Abstract
It is well established that TGF-β1 and retinoic acid (RA) cause IgA isotype switching in mice. We recently found that lactoferrin (LF) also has an activity of IgA isotype switching in spleen B cells. The present study explored the effect of LF on the Ig production by mouse peritoneal B cells. LF, like TGF-β1, substantially increased IgA production in peritoneal B1 cells but little in peritoneal B2 cells. In contrast, LF increased IgG2b production in peritoneal B2 cells much more strongly than in peritoneal B1 cells. LF in combination with RA further enhanced the IgA production and, interestingly, this enhancement was restricted to IgA isotype and B1 cells. Similarly, the combination of the two molecules also led to expression of gut homing molecules α4β7 and CCR9 on peritoneal B1 cells, but not on peritoneal B2 cells. Thus, these results indicate that LF and RA can contribute to gut IgA response through stimulating IgA isotype switching and expression of gut-homing molecules in peritoneal B1 cells.
B1 and B2 cells are the main two murine B cell lineages (1), the latter is named because they develop later in ontogeny than B1 cells. Mammalian splenic B2 cells are divided into marginal zone (MZ) and follicular (FO) B cells based on their phenotypes, micro-anatomical localization, and functions (2,3,4). B1 cells are the main B cell population in the peritoneal cavity in mice (5,6). B2/FO B cells, which are known as conventional B cells, primarily express monoreactive BCRs and require T cell help, whereas B1/MZ B cells, also called innate-like B cells, express polyreactive BCRs that bind multiple microbial molecular patterns and mainly mount early immune response via T cell-independent pathway (7,8,9,10,11).
To protect mucosal surface against pathogens, numerous IgA secreting B cells are located in the intestinal lamina propria (LP).

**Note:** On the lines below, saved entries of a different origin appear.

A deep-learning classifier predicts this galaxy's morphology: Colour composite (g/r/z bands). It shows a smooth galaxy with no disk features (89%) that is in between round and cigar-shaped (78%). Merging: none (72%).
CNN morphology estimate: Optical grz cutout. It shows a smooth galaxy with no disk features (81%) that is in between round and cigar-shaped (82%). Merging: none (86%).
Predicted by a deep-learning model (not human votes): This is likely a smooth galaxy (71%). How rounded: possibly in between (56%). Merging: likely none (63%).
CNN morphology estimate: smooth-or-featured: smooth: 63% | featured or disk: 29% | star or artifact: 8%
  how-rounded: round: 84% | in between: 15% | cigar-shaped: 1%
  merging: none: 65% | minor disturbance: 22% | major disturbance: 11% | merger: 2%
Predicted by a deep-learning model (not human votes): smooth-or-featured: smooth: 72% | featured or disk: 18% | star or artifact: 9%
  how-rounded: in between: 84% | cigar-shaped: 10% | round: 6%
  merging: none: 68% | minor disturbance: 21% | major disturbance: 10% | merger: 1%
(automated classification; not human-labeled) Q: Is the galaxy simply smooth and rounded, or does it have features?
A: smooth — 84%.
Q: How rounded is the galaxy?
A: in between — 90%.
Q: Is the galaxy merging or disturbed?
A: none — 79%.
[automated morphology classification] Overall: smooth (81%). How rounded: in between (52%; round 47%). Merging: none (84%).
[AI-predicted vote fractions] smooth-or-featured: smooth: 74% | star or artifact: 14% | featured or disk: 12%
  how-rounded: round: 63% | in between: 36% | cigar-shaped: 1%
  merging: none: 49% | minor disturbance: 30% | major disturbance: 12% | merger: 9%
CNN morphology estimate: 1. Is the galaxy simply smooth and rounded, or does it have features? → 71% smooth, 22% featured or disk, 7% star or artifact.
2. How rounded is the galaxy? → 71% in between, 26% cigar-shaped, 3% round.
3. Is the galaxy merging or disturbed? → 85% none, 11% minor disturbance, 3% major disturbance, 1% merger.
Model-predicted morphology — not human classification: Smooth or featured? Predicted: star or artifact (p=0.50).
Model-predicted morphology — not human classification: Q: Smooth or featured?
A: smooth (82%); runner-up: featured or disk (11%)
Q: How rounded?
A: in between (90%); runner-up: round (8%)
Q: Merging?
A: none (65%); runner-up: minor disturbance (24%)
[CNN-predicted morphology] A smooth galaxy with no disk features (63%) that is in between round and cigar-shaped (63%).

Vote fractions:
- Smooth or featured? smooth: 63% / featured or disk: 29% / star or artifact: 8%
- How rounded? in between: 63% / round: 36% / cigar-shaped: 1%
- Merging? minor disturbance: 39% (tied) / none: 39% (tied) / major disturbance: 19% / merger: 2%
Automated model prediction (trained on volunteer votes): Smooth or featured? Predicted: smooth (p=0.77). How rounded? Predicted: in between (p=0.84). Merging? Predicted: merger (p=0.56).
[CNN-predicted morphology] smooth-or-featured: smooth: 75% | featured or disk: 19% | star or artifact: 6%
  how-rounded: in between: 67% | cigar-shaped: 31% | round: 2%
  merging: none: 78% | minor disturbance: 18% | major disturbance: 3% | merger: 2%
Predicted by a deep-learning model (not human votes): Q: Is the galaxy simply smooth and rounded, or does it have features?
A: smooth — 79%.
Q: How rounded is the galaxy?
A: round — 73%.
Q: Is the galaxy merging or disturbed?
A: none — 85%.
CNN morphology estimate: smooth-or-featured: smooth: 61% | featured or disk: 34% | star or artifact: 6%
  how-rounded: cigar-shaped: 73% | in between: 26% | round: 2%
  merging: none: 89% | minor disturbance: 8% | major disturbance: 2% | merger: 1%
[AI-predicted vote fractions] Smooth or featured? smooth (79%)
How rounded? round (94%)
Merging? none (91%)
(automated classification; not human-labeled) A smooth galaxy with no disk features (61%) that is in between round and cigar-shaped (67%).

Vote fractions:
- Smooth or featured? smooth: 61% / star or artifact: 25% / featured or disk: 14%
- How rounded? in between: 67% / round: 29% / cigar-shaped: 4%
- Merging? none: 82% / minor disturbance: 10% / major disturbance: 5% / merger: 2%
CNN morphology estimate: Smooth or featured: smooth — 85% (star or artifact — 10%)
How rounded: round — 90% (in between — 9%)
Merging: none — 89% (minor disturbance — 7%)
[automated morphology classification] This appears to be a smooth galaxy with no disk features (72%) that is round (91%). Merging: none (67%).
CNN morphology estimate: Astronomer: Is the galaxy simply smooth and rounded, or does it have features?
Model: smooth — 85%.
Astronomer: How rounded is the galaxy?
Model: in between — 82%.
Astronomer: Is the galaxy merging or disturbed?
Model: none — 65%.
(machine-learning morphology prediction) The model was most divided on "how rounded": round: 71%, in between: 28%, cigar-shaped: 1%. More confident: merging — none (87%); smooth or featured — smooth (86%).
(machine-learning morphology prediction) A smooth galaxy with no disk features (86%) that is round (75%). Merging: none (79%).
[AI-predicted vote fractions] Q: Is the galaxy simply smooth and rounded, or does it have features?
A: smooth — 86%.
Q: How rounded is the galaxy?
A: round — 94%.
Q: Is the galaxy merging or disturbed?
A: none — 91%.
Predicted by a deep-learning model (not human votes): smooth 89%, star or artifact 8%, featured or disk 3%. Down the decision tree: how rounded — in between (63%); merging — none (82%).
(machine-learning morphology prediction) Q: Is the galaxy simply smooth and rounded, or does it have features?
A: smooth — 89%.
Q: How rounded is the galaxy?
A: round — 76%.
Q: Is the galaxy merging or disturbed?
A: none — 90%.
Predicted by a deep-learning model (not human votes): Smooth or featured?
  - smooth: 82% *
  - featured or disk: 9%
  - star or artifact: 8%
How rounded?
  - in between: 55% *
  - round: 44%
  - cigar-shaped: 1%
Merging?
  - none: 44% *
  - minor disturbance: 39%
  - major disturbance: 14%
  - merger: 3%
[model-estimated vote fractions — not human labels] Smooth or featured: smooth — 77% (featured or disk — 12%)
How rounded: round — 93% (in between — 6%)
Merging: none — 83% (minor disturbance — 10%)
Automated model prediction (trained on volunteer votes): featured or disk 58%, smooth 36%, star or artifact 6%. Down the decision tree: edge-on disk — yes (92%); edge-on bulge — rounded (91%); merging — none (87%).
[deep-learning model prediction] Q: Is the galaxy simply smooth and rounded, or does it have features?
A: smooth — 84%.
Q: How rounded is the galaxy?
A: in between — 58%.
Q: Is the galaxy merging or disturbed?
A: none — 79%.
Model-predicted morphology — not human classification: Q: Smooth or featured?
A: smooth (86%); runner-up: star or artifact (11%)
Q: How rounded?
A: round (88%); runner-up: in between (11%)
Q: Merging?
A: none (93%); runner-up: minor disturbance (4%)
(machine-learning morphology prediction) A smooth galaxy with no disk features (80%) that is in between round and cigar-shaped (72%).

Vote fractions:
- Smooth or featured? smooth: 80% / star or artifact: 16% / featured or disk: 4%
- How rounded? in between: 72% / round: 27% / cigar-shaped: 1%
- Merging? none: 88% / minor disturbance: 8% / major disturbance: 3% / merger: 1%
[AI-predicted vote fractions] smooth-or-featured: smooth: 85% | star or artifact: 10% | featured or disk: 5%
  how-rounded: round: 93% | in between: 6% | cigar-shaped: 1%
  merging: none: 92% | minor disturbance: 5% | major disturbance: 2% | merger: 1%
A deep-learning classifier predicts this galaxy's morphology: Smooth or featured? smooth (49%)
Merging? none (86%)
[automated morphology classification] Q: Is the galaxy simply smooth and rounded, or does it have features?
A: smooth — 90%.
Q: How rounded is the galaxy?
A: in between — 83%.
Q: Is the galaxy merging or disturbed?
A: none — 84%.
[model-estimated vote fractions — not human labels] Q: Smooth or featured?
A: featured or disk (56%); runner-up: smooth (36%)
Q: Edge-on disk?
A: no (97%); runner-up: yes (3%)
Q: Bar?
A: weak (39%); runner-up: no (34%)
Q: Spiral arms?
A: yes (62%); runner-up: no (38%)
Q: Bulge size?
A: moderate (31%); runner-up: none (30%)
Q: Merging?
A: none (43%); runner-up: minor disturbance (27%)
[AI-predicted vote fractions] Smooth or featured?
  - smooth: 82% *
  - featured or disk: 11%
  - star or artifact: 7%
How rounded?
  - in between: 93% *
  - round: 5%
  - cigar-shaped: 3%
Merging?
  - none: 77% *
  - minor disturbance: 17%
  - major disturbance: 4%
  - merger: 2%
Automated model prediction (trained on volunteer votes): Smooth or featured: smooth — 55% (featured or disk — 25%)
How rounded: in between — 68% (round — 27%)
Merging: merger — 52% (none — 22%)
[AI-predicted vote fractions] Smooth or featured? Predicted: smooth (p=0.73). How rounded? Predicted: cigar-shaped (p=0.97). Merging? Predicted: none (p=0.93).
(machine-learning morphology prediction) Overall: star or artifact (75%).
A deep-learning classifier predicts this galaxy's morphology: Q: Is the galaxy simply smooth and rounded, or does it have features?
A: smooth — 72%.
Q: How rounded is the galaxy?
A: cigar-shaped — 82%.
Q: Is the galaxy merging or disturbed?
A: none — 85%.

The development of IgA B cells in the gut has been extensively studied, and it is generally accepted that these IgA B cells are primarily generated from B2 cells in organized follicular structures such as Peyer's patches (PPs) (12,13,14). However, it has become clear that peritoneal B1 cells contribute to reinforcement of the gut barrier by producing poly-specific IgA and therefore function as a first layer of immune defense at the gut mucosa (15). Several lines of evidence reveal that half of the IgA plasma cells in the LP are derived from peritoneal B1 cells (16,17,18). It is well established that TGF-β1 and retinoic acid (RA) induces IgA isotype switching in B cells (19,20,21,22,23,24). Further, these cytokines induce differential IgA isotype switching among peritoneal and splenic B cell subsets, in which peritoneal B1 and splenic MZ B cells switch more readily to IgA than peritoneal B2 and splenic FO B cells (25,26).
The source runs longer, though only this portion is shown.